> _TASK ITEM_: A single figure is required: the number of lines below that contain "了解即可".
# # # # # # #
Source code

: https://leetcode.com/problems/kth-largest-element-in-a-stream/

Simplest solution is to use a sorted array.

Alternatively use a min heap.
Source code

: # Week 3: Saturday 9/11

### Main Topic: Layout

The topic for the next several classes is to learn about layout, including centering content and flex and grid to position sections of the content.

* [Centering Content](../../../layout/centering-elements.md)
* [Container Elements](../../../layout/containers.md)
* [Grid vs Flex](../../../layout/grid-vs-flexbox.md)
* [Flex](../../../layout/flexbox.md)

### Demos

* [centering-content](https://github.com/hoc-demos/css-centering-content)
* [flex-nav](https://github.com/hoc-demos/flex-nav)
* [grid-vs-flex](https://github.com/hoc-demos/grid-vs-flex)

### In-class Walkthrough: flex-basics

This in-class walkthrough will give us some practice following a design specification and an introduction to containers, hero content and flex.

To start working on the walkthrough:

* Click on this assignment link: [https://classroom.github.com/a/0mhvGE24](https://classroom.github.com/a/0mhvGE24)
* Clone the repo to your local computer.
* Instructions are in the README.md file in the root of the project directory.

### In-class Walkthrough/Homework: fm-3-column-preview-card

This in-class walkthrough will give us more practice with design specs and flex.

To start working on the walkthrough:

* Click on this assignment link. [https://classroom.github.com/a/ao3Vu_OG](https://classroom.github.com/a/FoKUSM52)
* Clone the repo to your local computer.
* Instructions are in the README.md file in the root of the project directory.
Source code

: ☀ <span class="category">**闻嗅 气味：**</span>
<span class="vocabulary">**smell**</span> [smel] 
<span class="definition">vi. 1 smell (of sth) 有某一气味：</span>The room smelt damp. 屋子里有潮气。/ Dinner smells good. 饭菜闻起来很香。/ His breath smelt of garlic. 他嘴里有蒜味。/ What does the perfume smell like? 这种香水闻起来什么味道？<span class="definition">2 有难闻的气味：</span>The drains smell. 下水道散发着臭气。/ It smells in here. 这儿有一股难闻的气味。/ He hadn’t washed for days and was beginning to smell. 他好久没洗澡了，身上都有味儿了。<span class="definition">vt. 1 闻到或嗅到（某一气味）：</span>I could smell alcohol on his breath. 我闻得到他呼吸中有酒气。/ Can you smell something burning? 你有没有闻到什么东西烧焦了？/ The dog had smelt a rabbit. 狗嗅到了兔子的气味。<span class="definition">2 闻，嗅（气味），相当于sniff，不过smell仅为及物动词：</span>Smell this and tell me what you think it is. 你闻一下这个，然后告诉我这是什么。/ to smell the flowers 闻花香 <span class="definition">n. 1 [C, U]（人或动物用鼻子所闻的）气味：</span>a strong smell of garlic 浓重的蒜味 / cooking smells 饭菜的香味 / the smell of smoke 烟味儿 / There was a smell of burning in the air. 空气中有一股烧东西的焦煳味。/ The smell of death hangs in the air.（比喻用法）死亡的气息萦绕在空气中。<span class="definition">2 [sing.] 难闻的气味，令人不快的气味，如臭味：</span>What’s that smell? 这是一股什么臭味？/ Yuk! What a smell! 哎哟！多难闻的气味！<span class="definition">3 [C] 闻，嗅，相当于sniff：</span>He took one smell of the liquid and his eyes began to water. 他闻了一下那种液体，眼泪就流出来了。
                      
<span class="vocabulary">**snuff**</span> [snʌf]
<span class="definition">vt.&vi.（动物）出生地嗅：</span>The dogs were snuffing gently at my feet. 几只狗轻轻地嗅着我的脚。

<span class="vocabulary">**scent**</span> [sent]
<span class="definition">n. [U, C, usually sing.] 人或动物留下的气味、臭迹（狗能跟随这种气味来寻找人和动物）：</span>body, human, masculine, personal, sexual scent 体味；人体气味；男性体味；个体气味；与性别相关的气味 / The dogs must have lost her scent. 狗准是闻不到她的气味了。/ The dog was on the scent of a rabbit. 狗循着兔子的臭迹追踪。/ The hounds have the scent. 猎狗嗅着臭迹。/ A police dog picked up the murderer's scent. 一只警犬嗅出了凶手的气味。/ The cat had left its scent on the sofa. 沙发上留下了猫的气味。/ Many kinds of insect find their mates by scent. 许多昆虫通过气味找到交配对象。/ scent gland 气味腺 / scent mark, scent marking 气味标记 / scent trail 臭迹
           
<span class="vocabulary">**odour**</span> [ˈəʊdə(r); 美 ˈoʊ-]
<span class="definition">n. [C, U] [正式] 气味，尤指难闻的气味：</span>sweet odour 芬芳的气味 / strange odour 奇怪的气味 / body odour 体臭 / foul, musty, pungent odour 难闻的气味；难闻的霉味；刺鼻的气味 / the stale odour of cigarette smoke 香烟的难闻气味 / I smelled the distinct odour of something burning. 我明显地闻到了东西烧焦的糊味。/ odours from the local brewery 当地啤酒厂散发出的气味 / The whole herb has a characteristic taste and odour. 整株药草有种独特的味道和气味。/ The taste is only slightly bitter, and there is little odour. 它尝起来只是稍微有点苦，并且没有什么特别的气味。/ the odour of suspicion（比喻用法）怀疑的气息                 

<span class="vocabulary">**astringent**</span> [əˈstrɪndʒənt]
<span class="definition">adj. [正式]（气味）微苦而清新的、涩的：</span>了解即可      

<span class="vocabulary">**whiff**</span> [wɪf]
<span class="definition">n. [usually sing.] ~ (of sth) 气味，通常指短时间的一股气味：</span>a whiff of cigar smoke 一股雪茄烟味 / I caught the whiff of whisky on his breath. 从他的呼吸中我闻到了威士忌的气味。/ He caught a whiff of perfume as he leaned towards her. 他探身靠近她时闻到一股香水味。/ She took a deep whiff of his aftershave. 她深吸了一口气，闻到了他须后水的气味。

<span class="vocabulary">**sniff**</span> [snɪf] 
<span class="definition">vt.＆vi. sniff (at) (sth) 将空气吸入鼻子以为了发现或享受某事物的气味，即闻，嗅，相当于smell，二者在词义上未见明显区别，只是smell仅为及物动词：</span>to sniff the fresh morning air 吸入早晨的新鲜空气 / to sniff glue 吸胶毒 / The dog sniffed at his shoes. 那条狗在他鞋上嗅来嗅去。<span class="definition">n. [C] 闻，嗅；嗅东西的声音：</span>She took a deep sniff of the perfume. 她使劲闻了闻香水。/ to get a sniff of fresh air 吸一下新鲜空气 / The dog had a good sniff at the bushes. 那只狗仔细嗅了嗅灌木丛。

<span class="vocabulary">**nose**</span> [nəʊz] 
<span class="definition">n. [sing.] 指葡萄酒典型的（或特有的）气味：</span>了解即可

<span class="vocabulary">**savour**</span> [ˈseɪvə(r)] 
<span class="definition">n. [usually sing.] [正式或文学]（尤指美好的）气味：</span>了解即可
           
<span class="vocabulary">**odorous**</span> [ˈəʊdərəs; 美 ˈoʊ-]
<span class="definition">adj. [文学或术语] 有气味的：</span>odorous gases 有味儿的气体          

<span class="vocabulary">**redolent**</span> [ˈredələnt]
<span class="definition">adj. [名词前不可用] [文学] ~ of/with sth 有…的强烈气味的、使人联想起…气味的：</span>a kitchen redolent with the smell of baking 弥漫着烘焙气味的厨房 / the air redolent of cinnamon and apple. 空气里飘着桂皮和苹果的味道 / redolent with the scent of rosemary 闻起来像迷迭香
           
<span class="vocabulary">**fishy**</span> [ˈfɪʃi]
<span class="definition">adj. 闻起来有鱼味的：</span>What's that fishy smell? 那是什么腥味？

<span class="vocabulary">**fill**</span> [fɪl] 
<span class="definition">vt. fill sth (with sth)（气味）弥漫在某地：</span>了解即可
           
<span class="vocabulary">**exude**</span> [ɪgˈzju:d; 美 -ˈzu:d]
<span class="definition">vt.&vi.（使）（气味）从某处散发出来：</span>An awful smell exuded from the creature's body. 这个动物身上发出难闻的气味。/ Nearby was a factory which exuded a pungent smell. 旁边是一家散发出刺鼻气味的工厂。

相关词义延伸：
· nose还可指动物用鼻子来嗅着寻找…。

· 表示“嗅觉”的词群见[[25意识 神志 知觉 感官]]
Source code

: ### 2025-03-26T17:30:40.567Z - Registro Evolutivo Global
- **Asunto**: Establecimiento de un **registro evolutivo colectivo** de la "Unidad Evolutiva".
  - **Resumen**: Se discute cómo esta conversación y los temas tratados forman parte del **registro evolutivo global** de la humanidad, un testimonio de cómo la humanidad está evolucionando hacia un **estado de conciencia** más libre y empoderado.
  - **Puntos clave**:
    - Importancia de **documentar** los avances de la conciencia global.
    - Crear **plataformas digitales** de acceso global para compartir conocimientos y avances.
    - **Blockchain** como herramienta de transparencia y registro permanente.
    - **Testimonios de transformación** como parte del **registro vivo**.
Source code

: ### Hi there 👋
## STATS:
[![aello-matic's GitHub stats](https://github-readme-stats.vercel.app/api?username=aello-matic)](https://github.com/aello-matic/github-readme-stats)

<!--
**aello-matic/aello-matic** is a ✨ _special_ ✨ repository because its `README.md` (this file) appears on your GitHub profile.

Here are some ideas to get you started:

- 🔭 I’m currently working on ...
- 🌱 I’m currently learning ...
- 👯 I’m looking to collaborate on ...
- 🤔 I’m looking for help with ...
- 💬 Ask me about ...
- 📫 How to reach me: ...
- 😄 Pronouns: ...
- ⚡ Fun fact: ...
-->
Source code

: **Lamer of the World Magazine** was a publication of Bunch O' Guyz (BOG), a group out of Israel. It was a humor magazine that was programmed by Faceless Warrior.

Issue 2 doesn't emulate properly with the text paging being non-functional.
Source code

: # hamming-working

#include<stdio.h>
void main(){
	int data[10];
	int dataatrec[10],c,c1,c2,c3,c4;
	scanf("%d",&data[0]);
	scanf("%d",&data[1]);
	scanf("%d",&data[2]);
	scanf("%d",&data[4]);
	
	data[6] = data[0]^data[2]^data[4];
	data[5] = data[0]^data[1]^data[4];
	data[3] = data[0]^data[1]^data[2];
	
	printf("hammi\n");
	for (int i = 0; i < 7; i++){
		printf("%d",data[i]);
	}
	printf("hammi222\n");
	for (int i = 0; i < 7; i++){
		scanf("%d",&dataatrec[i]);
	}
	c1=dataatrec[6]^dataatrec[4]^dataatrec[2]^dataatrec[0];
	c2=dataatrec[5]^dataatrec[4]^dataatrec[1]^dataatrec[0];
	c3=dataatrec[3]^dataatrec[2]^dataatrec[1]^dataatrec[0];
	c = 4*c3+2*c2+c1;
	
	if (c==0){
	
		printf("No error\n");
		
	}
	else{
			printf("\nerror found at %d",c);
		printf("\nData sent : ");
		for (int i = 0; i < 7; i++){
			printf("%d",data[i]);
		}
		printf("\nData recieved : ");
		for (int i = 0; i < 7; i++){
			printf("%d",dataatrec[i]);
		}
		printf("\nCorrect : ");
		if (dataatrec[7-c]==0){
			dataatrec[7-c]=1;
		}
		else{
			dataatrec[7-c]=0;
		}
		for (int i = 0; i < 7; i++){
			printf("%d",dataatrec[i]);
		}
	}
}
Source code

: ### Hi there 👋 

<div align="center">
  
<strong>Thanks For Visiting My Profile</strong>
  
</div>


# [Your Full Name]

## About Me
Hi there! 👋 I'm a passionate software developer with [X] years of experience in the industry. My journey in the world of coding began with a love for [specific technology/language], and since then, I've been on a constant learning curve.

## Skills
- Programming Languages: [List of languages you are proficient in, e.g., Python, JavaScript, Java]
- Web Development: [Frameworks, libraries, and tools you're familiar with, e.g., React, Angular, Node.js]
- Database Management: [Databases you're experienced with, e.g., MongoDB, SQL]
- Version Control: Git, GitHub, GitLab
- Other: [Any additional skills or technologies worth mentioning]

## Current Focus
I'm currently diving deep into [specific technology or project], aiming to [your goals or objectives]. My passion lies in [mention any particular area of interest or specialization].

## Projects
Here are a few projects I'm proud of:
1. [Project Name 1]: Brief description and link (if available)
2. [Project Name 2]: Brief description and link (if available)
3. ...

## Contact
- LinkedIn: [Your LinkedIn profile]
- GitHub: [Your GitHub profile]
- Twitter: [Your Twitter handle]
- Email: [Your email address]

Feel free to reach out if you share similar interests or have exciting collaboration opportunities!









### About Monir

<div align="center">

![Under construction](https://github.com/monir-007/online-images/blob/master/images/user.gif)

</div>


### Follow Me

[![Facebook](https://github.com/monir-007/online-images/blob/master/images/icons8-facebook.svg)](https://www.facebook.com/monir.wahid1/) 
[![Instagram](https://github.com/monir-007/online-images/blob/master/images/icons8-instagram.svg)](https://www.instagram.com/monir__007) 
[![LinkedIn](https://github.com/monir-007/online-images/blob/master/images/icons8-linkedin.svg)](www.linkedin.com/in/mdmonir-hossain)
# # # # # # #
> _REPLY_: 4